**Supplied information**
——————————

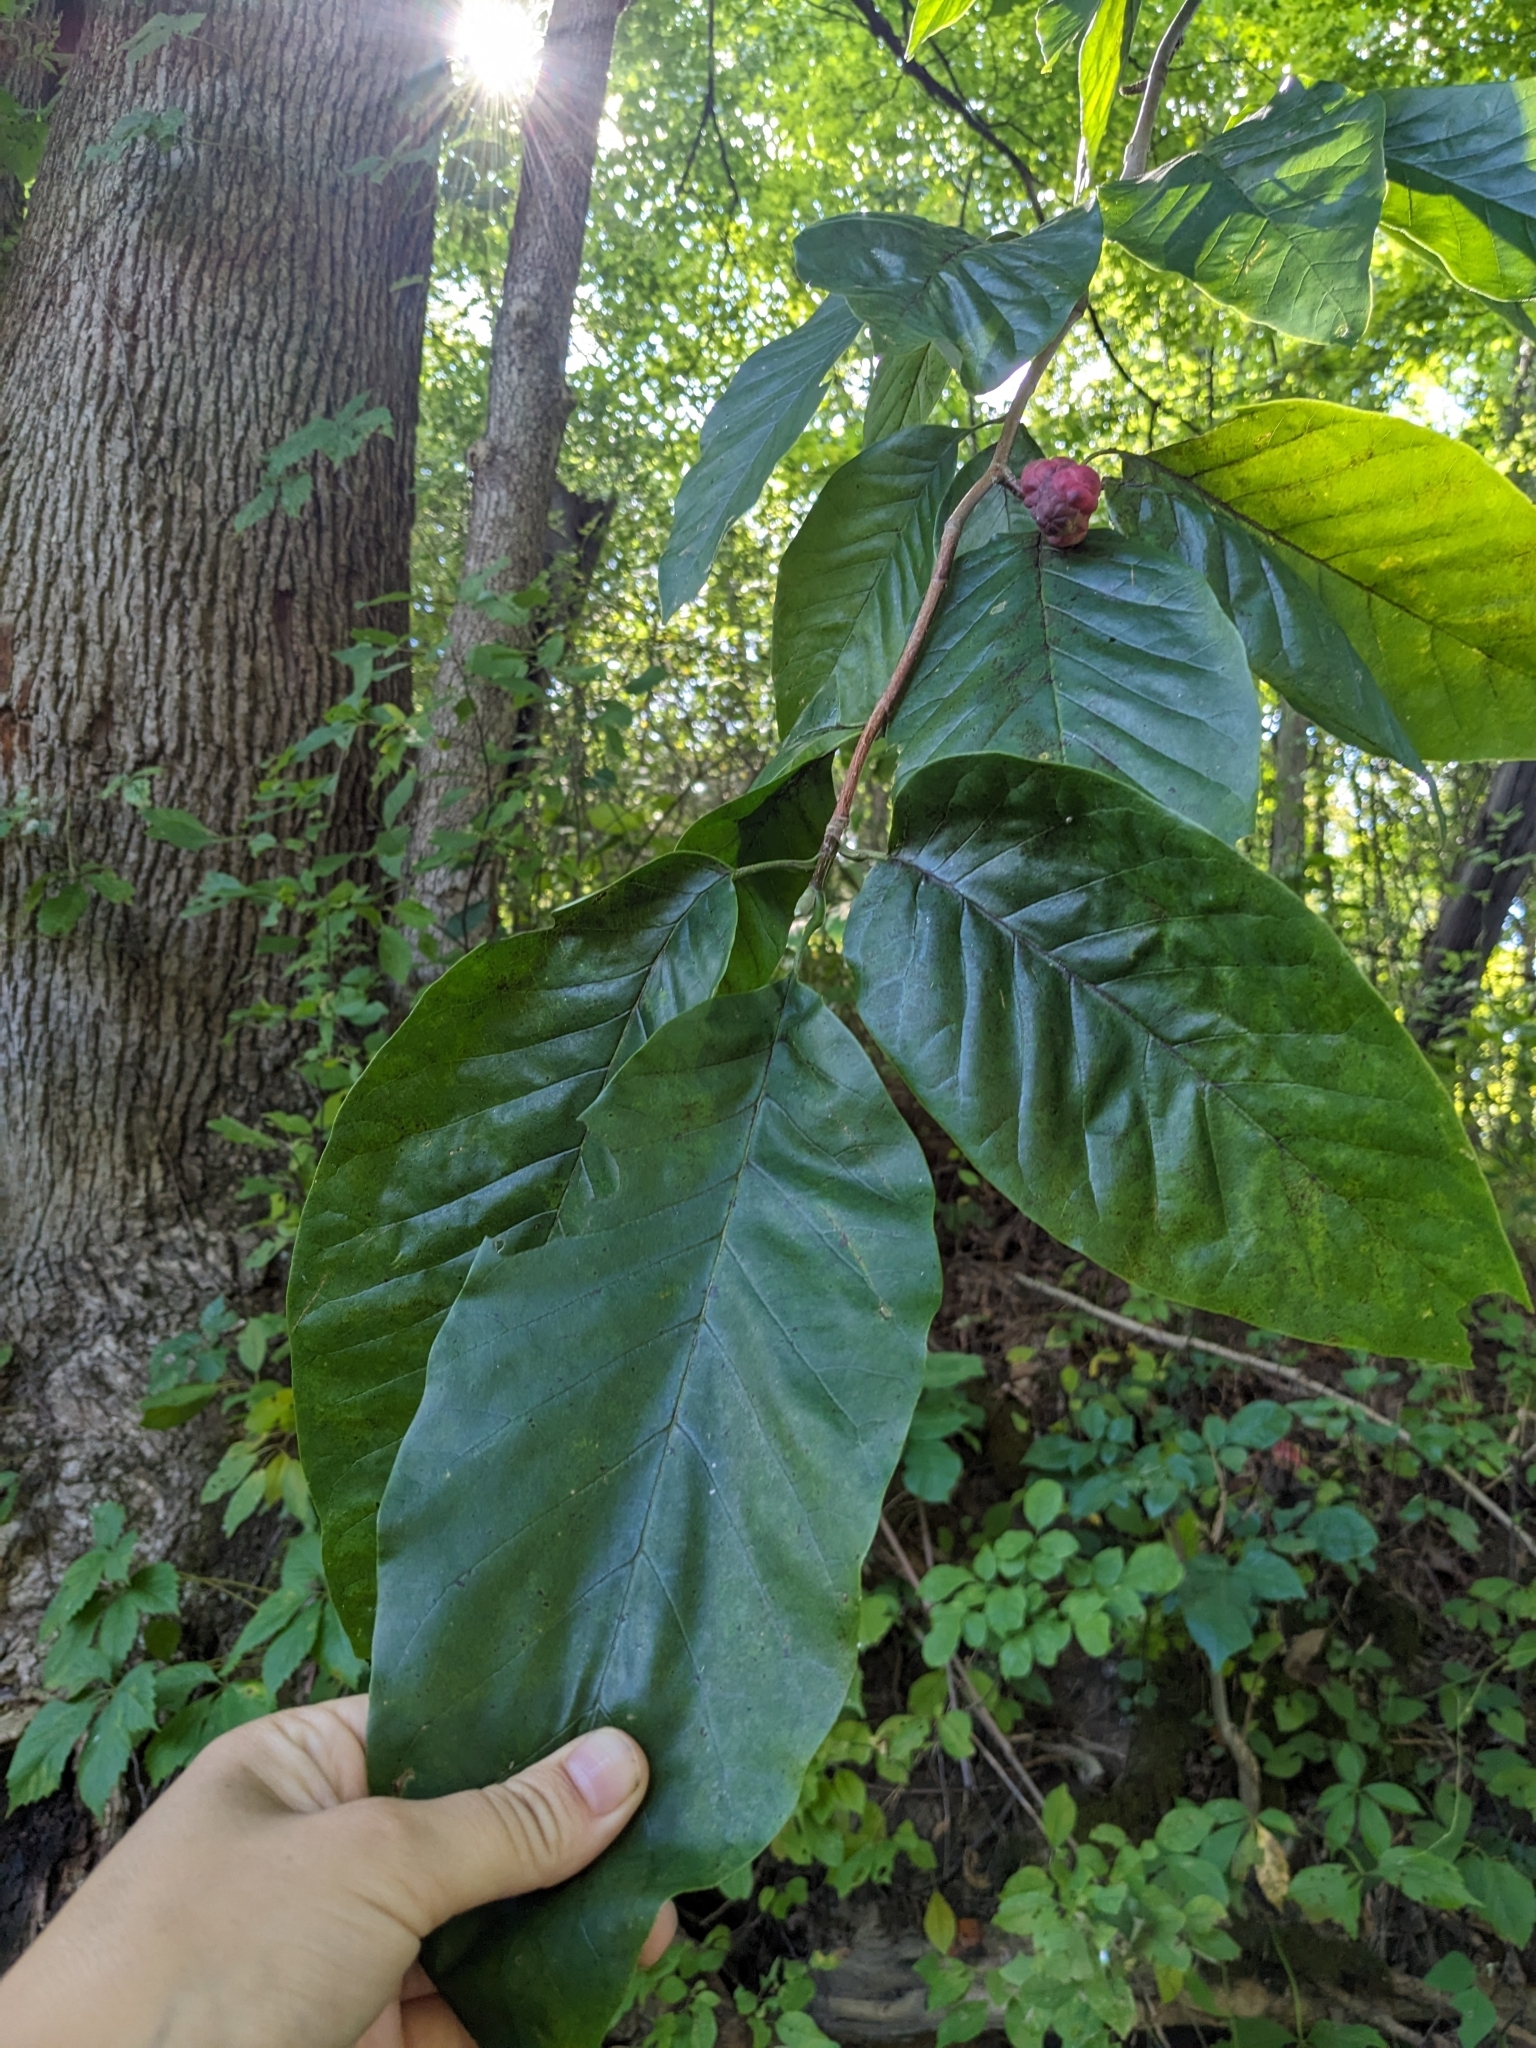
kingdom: Plantae
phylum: Tracheophyta
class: Magnoliopsida
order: Magnoliales
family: Magnoliaceae
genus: Magnolia
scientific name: Magnolia acuminata
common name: Cucumber magnolia
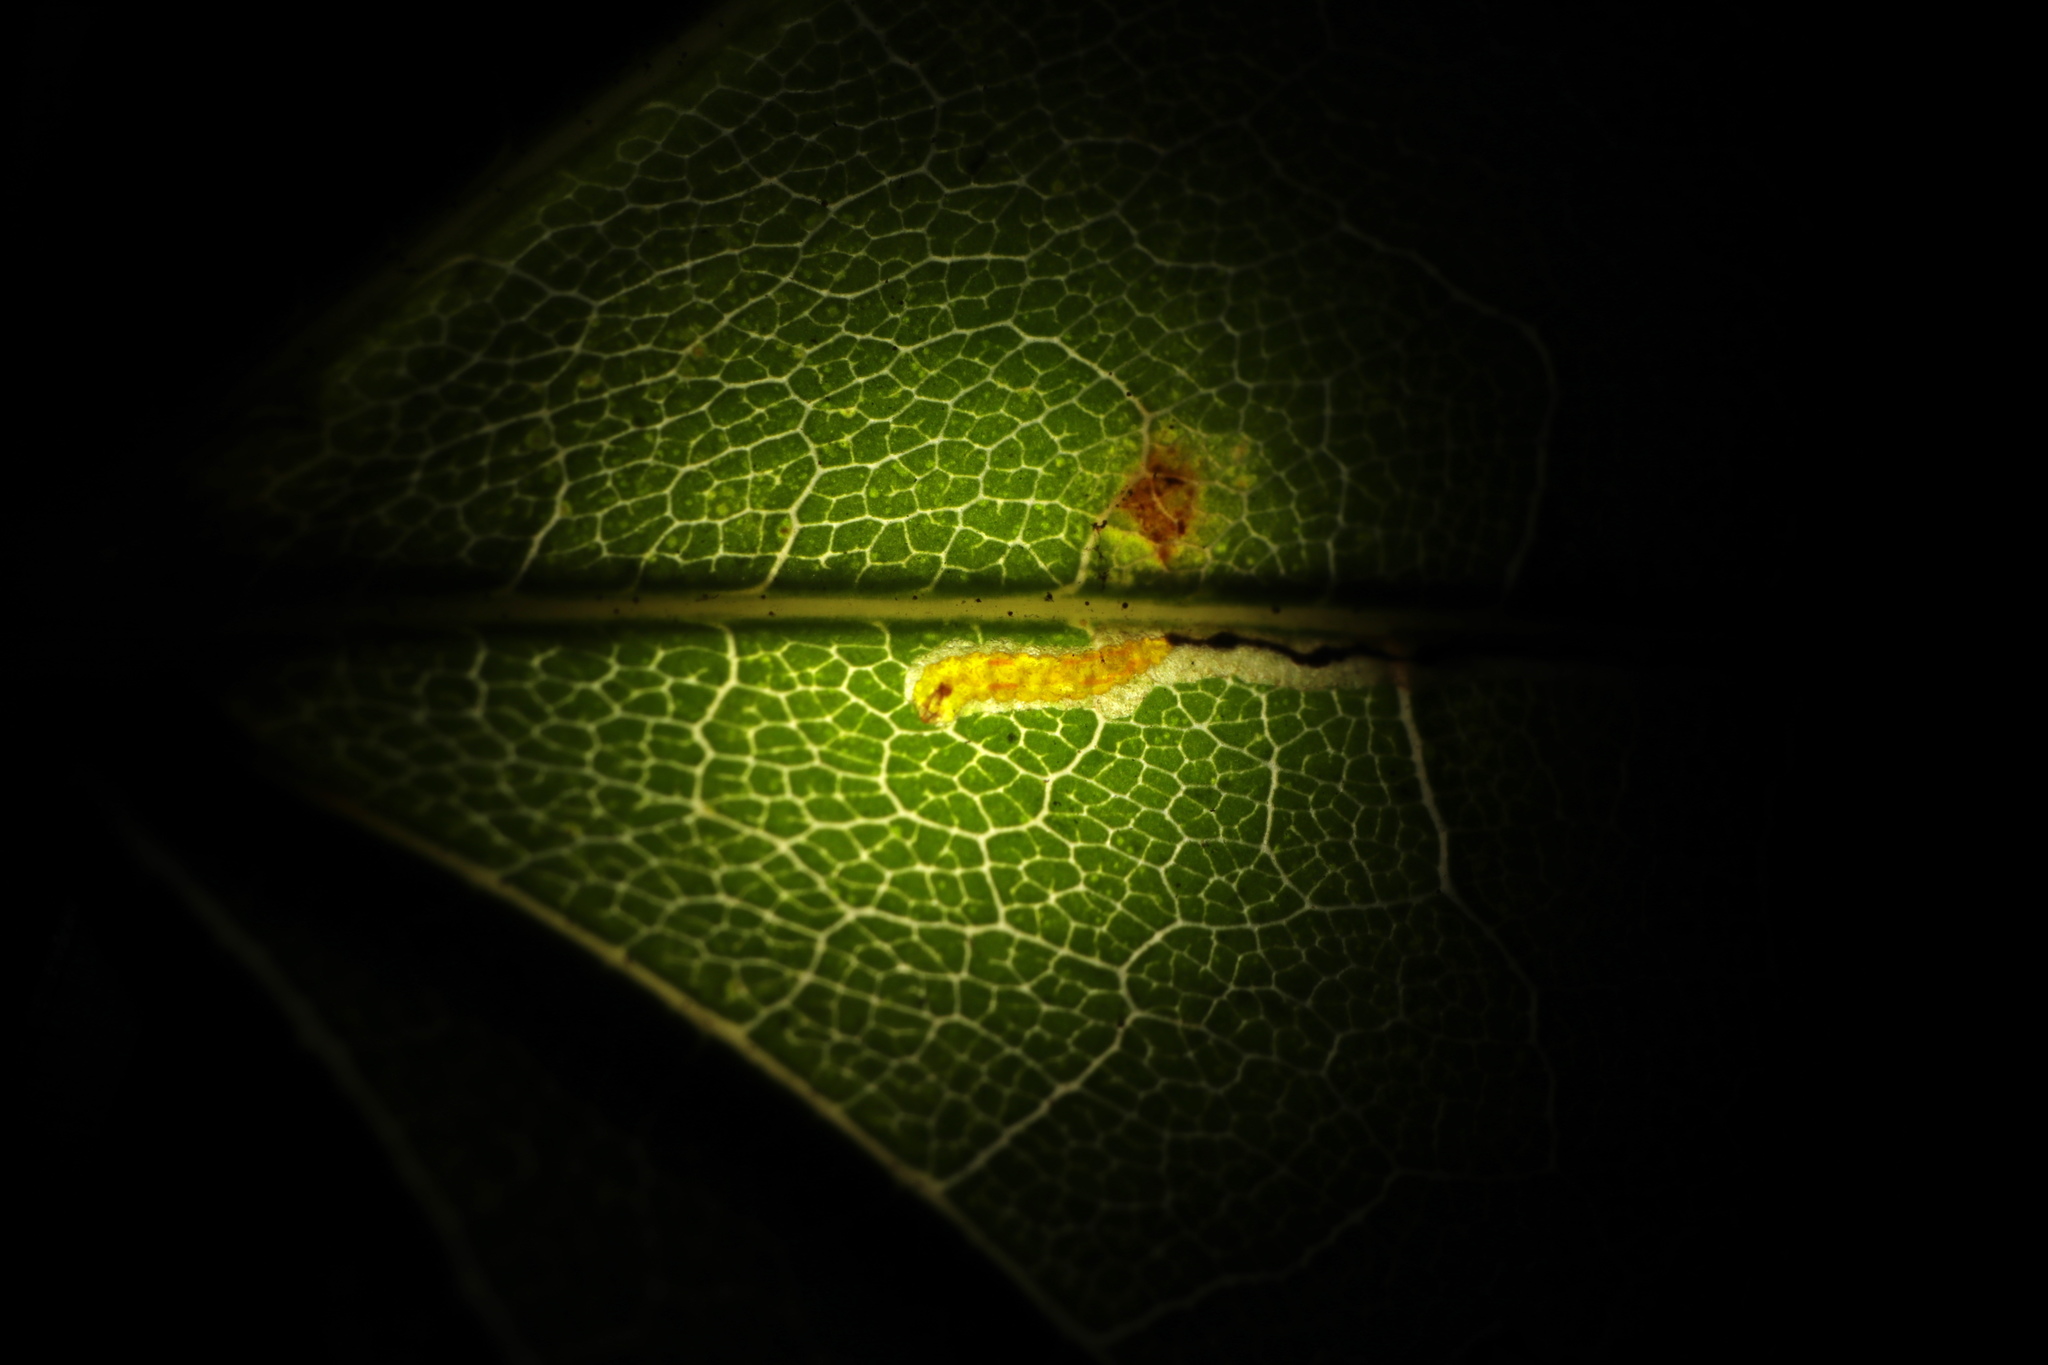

——————————

**Exercise goal**
Swap "common name" for "vernacular name" throughout the lines of all the entries above and change nothing else. Leave the pictures out of your answer.

**Exercise result**
kingdom: Plantae
phylum: Tracheophyta
class: Magnoliopsida
order: Magnoliales
family: Magnoliaceae
genus: Magnolia
scientific name: Magnolia acuminata
vernacular name: Cucumber magnolia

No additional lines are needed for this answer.